Task details ▸
Output all entries exactly; images excluded.

::: Supplied information

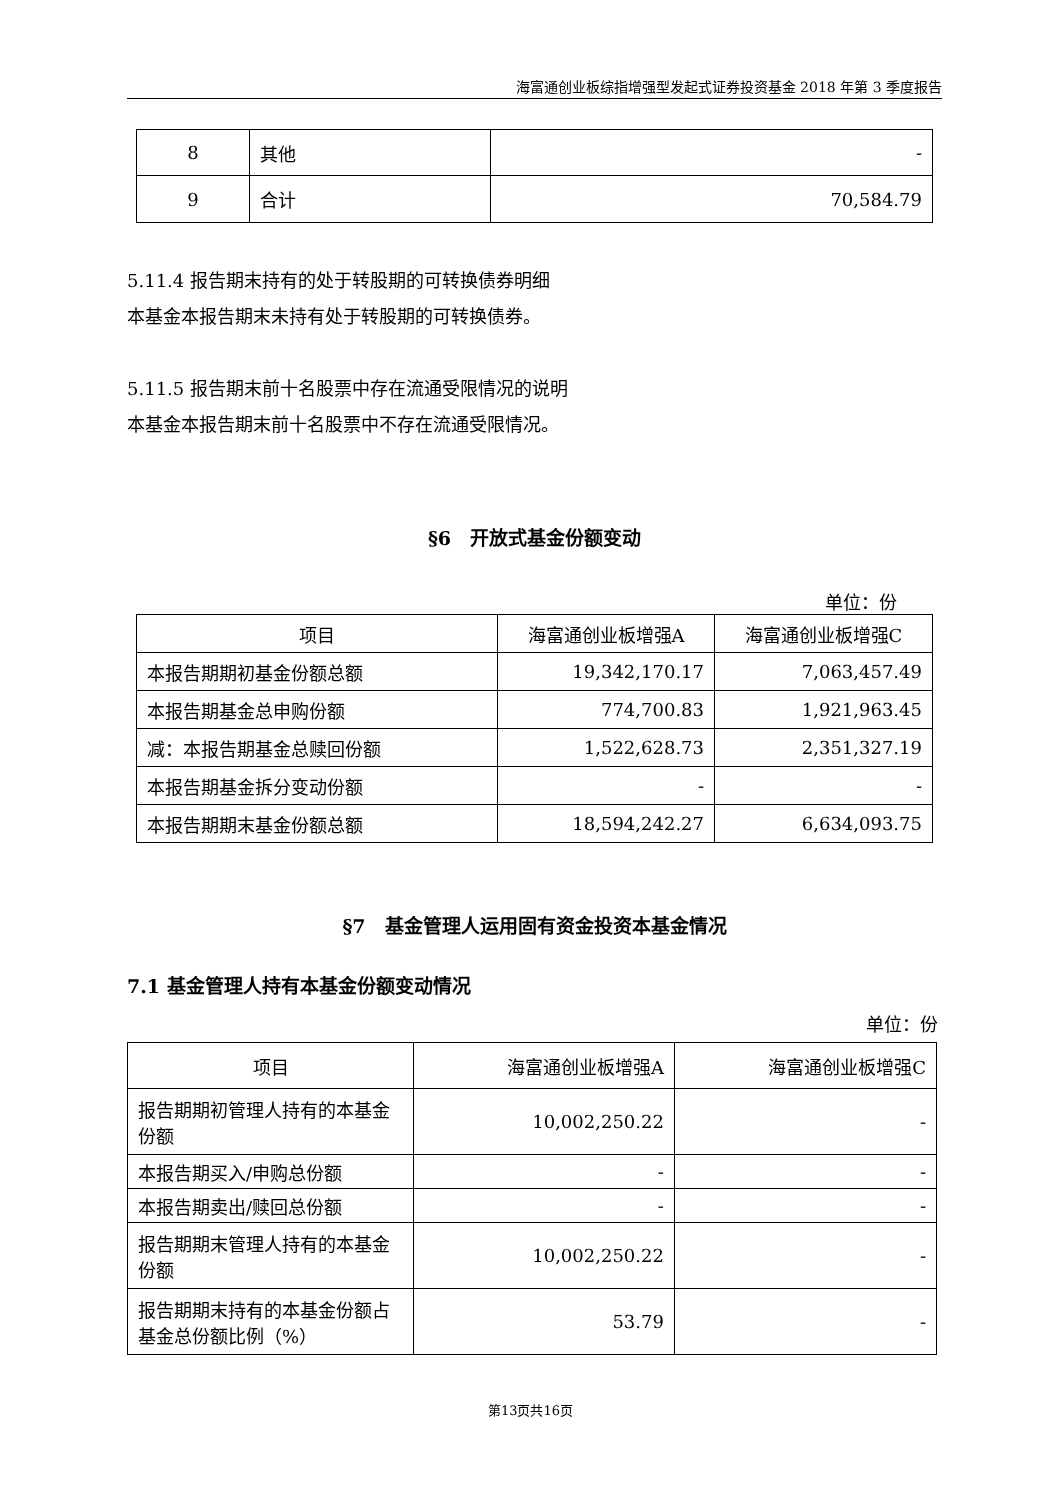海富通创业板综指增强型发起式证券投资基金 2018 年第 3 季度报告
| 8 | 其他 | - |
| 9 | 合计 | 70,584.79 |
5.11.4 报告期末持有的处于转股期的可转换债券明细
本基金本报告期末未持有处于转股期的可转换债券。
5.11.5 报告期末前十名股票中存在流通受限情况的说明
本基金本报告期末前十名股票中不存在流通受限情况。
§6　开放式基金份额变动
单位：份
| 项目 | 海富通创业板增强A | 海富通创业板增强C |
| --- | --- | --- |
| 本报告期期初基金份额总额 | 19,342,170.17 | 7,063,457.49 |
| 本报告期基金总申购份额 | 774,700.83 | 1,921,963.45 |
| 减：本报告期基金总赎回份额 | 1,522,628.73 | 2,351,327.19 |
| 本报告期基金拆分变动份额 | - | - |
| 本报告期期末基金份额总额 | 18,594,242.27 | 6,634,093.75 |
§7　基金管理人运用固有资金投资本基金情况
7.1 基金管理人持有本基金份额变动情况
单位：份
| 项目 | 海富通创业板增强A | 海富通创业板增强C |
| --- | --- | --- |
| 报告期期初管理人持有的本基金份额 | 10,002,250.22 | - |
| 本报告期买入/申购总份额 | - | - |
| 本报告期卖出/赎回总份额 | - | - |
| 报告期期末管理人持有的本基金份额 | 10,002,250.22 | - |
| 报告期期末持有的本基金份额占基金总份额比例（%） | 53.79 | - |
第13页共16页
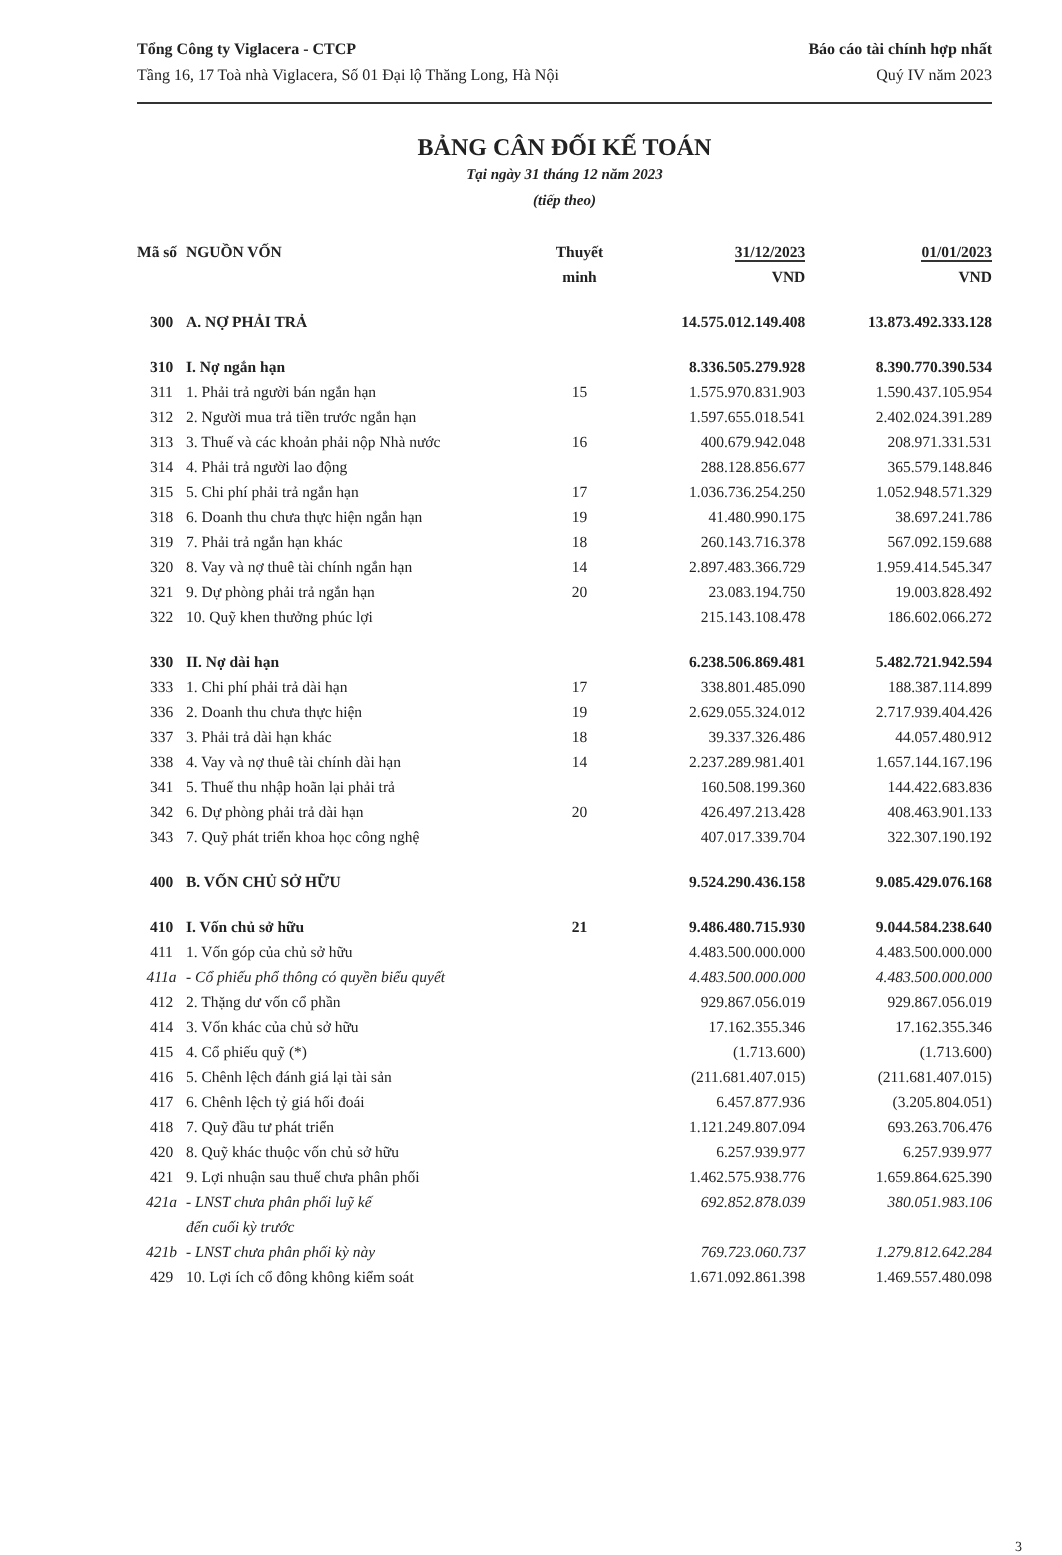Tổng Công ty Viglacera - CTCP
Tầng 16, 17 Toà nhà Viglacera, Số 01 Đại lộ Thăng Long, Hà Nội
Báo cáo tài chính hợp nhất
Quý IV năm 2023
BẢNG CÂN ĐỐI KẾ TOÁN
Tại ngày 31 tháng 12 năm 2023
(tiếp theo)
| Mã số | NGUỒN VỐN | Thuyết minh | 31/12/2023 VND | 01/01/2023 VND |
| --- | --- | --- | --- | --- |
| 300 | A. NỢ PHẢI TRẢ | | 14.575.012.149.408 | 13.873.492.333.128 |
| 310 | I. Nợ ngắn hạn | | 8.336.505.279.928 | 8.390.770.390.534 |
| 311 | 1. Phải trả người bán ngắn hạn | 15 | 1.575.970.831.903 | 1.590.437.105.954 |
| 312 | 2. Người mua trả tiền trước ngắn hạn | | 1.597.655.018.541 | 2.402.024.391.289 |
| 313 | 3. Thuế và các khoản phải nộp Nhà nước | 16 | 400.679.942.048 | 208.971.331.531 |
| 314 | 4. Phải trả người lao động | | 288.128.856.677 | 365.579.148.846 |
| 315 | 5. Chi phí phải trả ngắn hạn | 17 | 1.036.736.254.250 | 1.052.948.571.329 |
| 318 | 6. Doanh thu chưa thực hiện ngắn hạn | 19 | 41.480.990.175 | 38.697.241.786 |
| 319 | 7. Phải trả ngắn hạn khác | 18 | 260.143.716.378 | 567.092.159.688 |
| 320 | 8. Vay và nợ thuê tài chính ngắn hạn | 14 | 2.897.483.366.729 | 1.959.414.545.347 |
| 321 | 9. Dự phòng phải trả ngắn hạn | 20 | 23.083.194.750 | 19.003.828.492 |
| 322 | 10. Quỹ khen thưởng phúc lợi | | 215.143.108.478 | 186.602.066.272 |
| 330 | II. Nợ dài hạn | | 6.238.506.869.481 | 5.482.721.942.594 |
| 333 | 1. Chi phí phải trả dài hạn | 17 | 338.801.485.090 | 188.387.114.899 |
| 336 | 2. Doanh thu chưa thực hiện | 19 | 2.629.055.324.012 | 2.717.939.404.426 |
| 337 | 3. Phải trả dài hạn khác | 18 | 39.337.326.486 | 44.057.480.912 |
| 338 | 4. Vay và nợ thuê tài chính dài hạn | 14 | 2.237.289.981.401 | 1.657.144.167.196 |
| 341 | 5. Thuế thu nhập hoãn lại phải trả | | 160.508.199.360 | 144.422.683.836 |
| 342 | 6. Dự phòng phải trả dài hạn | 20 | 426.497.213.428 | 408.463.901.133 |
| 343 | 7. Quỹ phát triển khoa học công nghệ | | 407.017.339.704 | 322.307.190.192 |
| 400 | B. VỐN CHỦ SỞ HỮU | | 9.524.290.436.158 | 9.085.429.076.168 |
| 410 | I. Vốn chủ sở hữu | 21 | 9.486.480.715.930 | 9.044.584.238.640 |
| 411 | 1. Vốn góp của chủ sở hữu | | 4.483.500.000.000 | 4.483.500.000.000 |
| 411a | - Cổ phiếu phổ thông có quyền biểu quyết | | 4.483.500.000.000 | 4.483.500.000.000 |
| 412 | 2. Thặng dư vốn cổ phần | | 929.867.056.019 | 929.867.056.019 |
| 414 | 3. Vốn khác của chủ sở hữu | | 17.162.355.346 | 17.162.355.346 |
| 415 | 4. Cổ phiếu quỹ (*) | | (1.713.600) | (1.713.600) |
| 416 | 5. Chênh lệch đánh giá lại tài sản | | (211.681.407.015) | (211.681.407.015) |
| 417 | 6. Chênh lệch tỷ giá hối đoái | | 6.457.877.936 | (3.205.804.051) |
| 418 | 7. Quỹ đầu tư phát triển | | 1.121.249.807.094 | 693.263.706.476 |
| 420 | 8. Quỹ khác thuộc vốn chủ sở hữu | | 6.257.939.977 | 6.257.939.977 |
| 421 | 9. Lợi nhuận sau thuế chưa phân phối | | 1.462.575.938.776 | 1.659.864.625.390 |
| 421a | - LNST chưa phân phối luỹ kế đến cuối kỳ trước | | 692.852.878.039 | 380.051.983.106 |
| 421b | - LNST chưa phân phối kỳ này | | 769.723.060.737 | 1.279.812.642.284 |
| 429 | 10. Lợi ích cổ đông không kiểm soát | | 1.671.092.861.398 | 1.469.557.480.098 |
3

::::::

Response ▸
海富通创业板综指增强型发起式证券投资基金 2018 年第 3 季度报告
| 8 | 其他 | - |
| 9 | 合计 | 70,584.79 |
5.11.4 报告期末持有的处于转股期的可转换债券明细
本基金本报告期末未持有处于转股期的可转换债券。
5.11.5 报告期末前十名股票中存在流通受限情况的说明
本基金本报告期末前十名股票中不存在流通受限情况。
§6　开放式基金份额变动
单位：份
| 项目 | 海富通创业板增强A | 海富通创业板增强C |
| --- | --- | --- |
| 本报告期期初基金份额总额 | 19,342,170.17 | 7,063,457.49 |
| 本报告期基金总申购份额 | 774,700.83 | 1,921,963.45 |
| 减：本报告期基金总赎回份额 | 1,522,628.73 | 2,351,327.19 |
| 本报告期基金拆分变动份额 | - | - |
| 本报告期期末基金份额总额 | 18,594,242.27 | 6,634,093.75 |
§7　基金管理人运用固有资金投资本基金情况
7.1 基金管理人持有本基金份额变动情况
单位：份
| 项目 | 海富通创业板增强A | 海富通创业板增强C |
| --- | --- | --- |
| 报告期期初管理人持有的本基金份额 | 10,002,250.22 | - |
| 本报告期买入/申购总份额 | - | - |
| 本报告期卖出/赎回总份额 | - | - |
| 报告期期末管理人持有的本基金份额 | 10,002,250.22 | - |
| 报告期期末持有的本基金份额占基金总份额比例（%） | 53.79 | - |
第13页共16页
Tổng Công ty Viglacera - CTCP
Tầng 16, 17 Toà nhà Viglacera, Số 01 Đại lộ Thăng Long, Hà Nội
Báo cáo tài chính hợp nhất
Quý IV năm 2023
BẢNG CÂN ĐỐI KẾ TOÁN
Tại ngày 31 tháng 12 năm 2023
(tiếp theo)
| Mã số | NGUỒN VỐN | Thuyết minh | 31/12/2023 VND | 01/01/2023 VND |
| --- | --- | --- | --- | --- |
| 300 | A. NỢ PHẢI TRẢ | | 14.575.012.149.408 | 13.873.492.333.128 |
| 310 | I. Nợ ngắn hạn | | 8.336.505.279.928 | 8.390.770.390.534 |
| 311 | 1. Phải trả người bán ngắn hạn | 15 | 1.575.970.831.903 | 1.590.437.105.954 |
| 312 | 2. Người mua trả tiền trước ngắn hạn | | 1.597.655.018.541 | 2.402.024.391.289 |
| 313 | 3. Thuế và các khoản phải nộp Nhà nước | 16 | 400.679.942.048 | 208.971.331.531 |
| 314 | 4. Phải trả người lao động | | 288.128.856.677 | 365.579.148.846 |
| 315 | 5. Chi phí phải trả ngắn hạn | 17 | 1.036.736.254.250 | 1.052.948.571.329 |
| 318 | 6. Doanh thu chưa thực hiện ngắn hạn | 19 | 41.480.990.175 | 38.697.241.786 |
| 319 | 7. Phải trả ngắn hạn khác | 18 | 260.143.716.378 | 567.092.159.688 |
| 320 | 8. Vay và nợ thuê tài chính ngắn hạn | 14 | 2.897.483.366.729 | 1.959.414.545.347 |
| 321 | 9. Dự phòng phải trả ngắn hạn | 20 | 23.083.194.750 | 19.003.828.492 |
| 322 | 10. Quỹ khen thưởng phúc lợi | | 215.143.108.478 | 186.602.066.272 |
| 330 | II. Nợ dài hạn | | 6.238.506.869.481 | 5.482.721.942.594 |
| 333 | 1. Chi phí phải trả dài hạn | 17 | 338.801.485.090 | 188.387.114.899 |
| 336 | 2. Doanh thu chưa thực hiện | 19 | 2.629.055.324.012 | 2.717.939.404.426 |
| 337 | 3. Phải trả dài hạn khác | 18 | 39.337.326.486 | 44.057.480.912 |
| 338 | 4. Vay và nợ thuê tài chính dài hạn | 14 | 2.237.289.981.401 | 1.657.144.167.196 |
| 341 | 5. Thuế thu nhập hoãn lại phải trả | | 160.508.199.360 | 144.422.683.836 |
| 342 | 6. Dự phòng phải trả dài hạn | 20 | 426.497.213.428 | 408.463.901.133 |
| 343 | 7. Quỹ phát triển khoa học công nghệ | | 407.017.339.704 | 322.307.190.192 |
| 400 | B. VỐN CHỦ SỞ HỮU | | 9.524.290.436.158 | 9.085.429.076.168 |
| 410 | I. Vốn chủ sở hữu | 21 | 9.486.480.715.930 | 9.044.584.238.640 |
| 411 | 1. Vốn góp của chủ sở hữu | | 4.483.500.000.000 | 4.483.500.000.000 |
| 411a | - Cổ phiếu phổ thông có quyền biểu quyết | | 4.483.500.000.000 | 4.483.500.000.000 |
| 412 | 2. Thặng dư vốn cổ phần | | 929.867.056.019 | 929.867.056.019 |
| 414 | 3. Vốn khác của chủ sở hữu | | 17.162.355.346 | 17.162.355.346 |
| 415 | 4. Cổ phiếu quỹ (*) | | (1.713.600) | (1.713.600) |
| 416 | 5. Chênh lệch đánh giá lại tài sản | | (211.681.407.015) | (211.681.407.015) |
| 417 | 6. Chênh lệch tỷ giá hối đoái | | 6.457.877.936 | (3.205.804.051) |
| 418 | 7. Quỹ đầu tư phát triển | | 1.121.249.807.094 | 693.263.706.476 |
| 420 | 8. Quỹ khác thuộc vốn chủ sở hữu | | 6.257.939.977 | 6.257.939.977 |
| 421 | 9. Lợi nhuận sau thuế chưa phân phối | | 1.462.575.938.776 | 1.659.864.625.390 |
| 421a | - LNST chưa phân phối luỹ kế đến cuối kỳ trước | | 692.852.878.039 | 380.051.983.106 |
| 421b | - LNST chưa phân phối kỳ này | | 769.723.060.737 | 1.279.812.642.284 |
| 429 | 10. Lợi ích cổ đông không kiểm soát | | 1.671.092.861.398 | 1.469.557.480.098 |
3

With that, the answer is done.